Educational Program in Search of Old Beijing
Sometimes you forget to explore what is right in front of you…
In November we had an amazing opportunity to work with students from the Peking University High School. They wished to connect with the history of the city that their parents and grandparents had known.
The students spent four days based at the Beijing Postcards gallery. We divided the course into different tasks, each focused on discovering the city’s history. The first three days were dedicated to the study of sources, examining maps, written history and finally oral history. The last day we spent exploring the old commercial district of Dashilar.
Every day followed a similar pattern. First, we gave the students condensed, in-depth knowledge about a certain topic through a talk or presentation. Then, the students were thrown into an activity where they needed to use the knowledge with which they had just been presented. This activity could be a scavenger hunt, a quiz or an interview.

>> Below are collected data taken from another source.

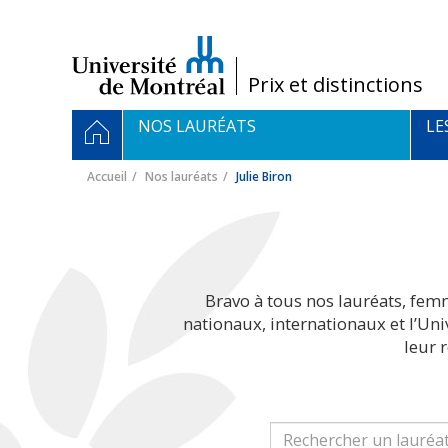
Passer
au
contenu
/
Prix et distinctions
Navigation
ACCUEIL
NOS LAURÉATS
LE
principale
Accueil
Nos lauréats
Julie Biron
Bravo à tous nos lauréats, fem
nationaux, internationaux et l’Un
leur 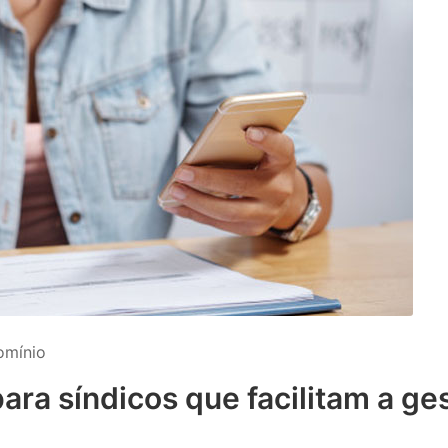
omínio
para síndicos que facilitam a ge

Outside of class, with the help of ration coupons, old pagers, bicycles and other items from the not so distant past, the students asked their families questions that helped uncover and connect them with a Beijing that existed not so long ago. The family anecdotes about black markets for ration coupons and a granddad that built his own television - because otherwise he would have had to wait for years to buy one - helped the students realize that Beijing’s history is also their history.
Beijing Postcards’ job was in many ways not to teach, but to create the framework of a think tank within which the students could express their ideas, and in so many ways we learned just as much as they did!